Top 5 Design Considerations for Enterprise Search Projects

This is the third post in a series that is focusing on the top five design considerations you need to keep in mind for your projects. This post focuses on enterprise search projects specifically. Future posts will highlight business intelligence and custom development.
1. Relevance of Results
Are users able to find what they want quickly and with minimal effort? End users expect to be able to enter a search term and have the most relevant results appear first. If the desired search results are buried several pages deep, chances are most users will never find them. From an end-user perspective, the ability to return relevant results is the number one success factor for any search system.
2. Quality of Results
Do search results present enough information? Is it the right information, and are the results actionable? End users expect to be able to determine the quality of a search result without reading an entire web page or document. The search result itself should present enough information to the user to allow them to determine if it is useful. In addition, end users expect to be able to take action on search results without having to actually open them. Functions like emailing links and downloading documents should be available directly from the search result with minimal clicks.
3. Performance/Scale
Are results timely and returned quickly enough? Also, will this performance continue under load? End users expect new items to appear in search results quickly. This means that the indexing infrastructure must support content crawling without impacting site performance. In addition, the search infrastructure must be able to maintain this level of performance as the amount of content and end-user search load increases.
4. Management
Do administrators have the understanding and tools they need to monitor and tune searches? Administrators should have the information necessary to monitor search activity and ensure that the most relevant results possible are being presented to end users.
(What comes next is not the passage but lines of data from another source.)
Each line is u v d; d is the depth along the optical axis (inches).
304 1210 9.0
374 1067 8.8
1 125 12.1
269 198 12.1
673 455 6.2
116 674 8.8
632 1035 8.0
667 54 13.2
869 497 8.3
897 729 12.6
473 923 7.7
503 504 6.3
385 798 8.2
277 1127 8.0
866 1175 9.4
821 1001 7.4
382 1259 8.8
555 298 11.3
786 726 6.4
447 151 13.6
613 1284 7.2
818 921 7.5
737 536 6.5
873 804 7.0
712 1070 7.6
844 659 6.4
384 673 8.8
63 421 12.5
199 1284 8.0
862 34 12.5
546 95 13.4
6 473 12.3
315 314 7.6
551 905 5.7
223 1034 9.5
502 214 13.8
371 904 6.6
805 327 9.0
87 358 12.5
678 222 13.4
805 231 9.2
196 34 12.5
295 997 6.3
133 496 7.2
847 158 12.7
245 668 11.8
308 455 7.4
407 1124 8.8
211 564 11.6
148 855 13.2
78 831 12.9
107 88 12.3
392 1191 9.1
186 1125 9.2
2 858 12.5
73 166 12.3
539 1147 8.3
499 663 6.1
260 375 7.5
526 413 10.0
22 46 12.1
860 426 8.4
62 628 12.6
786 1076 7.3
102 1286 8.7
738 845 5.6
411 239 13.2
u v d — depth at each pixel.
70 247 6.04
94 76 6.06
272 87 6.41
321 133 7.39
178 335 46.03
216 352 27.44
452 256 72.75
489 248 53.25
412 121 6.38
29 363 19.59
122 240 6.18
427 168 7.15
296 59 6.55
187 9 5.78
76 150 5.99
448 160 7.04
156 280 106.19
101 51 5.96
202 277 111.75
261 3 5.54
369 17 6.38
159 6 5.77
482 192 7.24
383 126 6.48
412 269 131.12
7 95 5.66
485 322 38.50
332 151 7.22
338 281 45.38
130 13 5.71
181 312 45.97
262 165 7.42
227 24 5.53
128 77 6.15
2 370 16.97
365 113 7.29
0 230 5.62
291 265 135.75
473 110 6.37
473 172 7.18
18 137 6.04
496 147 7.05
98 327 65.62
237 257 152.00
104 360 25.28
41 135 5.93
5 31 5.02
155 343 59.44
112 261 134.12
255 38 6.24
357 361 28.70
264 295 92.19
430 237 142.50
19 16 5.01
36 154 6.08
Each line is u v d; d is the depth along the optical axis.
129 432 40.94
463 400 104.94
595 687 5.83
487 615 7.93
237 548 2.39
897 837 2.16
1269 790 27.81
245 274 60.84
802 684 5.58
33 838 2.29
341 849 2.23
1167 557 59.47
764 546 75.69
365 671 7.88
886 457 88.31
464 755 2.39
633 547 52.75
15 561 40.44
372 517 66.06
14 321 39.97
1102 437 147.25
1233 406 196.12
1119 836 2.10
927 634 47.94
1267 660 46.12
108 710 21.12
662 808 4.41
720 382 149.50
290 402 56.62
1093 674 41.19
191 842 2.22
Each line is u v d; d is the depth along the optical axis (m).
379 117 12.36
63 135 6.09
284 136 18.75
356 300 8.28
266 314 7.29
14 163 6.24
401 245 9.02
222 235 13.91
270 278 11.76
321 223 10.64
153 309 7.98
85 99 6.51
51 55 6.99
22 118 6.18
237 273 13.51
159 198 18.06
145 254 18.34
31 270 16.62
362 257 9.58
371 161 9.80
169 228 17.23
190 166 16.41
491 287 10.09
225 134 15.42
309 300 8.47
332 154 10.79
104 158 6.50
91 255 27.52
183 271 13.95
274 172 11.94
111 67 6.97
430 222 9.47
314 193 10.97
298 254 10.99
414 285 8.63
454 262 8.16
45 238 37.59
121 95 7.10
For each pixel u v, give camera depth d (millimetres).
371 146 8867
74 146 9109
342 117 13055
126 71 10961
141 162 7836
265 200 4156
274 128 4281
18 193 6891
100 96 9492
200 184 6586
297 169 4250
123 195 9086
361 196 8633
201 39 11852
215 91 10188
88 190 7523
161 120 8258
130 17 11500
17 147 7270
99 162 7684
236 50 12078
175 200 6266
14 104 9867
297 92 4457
Achieving relevant, high-quality results requires monitoring and tuning. It is important that administrators have the knowledge and information necessary to maintain the quality of search results.
5. Fault Tolerance and Disaster Recovery
Can the system continue to function in the case of a hardware issue? How long does it take to recover from a total failure? The loss of a single server should not impact the system’s ability to return search results or index new content. In the case of a total failure, a plan should be in place to recover key functionality as quickly as possible and with minimal impact to end-users.